- _DATA RECORDS_
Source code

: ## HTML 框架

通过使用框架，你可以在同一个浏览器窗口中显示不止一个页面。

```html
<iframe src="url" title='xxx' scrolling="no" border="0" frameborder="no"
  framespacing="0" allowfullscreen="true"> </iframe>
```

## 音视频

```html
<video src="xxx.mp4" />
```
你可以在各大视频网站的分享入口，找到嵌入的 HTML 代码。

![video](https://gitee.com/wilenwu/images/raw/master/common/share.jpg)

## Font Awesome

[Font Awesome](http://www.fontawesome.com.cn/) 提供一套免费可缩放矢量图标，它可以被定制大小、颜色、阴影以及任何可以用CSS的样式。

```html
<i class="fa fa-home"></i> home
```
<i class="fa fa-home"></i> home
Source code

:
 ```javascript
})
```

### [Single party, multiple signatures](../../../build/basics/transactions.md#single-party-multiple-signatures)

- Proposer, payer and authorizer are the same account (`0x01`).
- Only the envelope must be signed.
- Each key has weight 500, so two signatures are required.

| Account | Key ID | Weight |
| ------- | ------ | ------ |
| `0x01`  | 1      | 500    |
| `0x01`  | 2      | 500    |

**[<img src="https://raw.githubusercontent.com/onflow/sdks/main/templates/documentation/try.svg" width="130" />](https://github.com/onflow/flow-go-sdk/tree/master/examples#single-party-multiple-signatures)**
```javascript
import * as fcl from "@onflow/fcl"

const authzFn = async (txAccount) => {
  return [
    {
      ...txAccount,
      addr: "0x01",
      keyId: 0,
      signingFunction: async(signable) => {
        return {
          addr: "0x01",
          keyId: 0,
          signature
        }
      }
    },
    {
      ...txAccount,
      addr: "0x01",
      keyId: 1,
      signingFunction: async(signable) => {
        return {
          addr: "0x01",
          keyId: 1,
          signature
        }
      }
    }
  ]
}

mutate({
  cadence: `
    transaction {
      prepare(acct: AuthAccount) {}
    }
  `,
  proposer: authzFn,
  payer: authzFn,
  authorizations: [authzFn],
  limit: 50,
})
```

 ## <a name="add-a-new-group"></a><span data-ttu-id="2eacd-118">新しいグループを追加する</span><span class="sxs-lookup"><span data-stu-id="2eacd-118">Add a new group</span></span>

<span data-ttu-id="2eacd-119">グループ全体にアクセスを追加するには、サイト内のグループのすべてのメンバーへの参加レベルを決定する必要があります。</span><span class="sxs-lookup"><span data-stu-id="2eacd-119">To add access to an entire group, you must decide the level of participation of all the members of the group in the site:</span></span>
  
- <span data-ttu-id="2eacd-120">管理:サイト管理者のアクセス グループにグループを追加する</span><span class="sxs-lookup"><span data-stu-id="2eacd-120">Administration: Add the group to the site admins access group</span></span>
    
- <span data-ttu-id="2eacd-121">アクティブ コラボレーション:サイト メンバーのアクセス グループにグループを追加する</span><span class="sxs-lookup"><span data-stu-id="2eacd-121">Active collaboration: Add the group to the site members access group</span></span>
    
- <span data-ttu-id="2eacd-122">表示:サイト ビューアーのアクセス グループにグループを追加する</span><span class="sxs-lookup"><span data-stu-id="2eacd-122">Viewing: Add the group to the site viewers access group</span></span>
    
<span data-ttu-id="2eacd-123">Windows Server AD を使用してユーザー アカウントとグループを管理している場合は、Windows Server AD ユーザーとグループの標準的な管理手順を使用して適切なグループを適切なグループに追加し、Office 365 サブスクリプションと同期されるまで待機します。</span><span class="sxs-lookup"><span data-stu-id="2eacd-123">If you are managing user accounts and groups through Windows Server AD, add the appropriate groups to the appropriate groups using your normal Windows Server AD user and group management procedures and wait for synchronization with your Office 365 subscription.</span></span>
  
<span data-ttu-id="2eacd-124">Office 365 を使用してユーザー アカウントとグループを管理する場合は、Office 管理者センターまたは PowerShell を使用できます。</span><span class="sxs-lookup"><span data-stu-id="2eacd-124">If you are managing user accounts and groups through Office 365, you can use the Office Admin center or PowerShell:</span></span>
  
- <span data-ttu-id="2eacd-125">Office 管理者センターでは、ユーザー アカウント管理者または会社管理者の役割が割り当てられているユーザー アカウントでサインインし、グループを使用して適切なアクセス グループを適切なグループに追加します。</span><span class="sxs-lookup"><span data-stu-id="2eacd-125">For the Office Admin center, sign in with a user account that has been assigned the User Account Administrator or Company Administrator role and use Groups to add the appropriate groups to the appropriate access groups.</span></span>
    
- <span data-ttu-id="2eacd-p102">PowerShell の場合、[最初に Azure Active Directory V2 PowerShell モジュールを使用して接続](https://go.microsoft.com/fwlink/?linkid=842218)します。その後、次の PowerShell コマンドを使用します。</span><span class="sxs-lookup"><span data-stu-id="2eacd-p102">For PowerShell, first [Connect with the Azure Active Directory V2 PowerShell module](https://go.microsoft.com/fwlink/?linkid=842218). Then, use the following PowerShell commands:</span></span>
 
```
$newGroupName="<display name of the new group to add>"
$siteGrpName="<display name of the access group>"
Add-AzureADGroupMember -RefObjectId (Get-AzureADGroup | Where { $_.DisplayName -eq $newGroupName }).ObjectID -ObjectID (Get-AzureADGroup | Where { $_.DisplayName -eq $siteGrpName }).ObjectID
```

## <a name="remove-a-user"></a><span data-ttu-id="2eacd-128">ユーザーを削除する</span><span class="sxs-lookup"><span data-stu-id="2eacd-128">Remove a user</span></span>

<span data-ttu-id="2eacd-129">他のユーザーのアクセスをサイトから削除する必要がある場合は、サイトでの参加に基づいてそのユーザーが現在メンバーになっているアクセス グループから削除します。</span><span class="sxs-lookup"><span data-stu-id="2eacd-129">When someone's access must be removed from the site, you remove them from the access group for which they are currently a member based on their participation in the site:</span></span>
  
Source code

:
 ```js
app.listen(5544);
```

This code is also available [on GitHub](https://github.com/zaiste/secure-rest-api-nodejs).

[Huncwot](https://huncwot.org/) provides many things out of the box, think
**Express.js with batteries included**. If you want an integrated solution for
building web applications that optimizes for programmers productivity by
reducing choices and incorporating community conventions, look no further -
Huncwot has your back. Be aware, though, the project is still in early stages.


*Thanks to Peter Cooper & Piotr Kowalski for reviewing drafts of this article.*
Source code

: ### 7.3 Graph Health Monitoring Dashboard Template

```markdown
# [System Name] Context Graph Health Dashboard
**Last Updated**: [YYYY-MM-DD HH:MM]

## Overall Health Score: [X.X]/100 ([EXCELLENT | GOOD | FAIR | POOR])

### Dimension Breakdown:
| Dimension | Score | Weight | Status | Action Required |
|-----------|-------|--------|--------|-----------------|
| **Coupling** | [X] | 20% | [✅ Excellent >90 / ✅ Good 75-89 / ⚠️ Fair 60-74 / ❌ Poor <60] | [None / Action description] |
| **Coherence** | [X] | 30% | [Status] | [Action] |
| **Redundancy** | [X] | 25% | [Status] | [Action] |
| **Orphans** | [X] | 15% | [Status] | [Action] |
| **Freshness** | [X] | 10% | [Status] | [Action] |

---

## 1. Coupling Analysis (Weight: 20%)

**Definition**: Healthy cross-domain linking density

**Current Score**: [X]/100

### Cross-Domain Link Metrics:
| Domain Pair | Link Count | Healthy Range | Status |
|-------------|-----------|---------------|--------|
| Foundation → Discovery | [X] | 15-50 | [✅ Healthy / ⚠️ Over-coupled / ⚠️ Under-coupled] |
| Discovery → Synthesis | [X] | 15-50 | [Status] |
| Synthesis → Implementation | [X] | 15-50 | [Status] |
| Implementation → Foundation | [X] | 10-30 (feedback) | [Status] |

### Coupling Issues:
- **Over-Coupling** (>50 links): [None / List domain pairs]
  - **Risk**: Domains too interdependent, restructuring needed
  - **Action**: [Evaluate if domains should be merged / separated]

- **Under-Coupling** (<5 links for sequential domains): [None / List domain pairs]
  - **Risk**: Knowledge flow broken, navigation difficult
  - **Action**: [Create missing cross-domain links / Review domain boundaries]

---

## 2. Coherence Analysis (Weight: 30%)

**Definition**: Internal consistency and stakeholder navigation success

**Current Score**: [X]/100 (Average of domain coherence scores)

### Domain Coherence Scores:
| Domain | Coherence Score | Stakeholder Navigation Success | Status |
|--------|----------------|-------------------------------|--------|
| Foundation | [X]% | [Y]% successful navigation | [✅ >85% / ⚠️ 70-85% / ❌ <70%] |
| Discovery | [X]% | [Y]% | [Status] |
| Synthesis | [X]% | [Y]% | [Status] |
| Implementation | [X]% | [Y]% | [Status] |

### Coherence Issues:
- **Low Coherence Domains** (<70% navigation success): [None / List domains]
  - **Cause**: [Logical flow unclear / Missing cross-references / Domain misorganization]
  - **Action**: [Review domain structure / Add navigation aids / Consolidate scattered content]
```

- _THE PROBLEM_
For the records above, state the count of lines where "Huncwot" appears, without any other text.

- _ANSWER_
2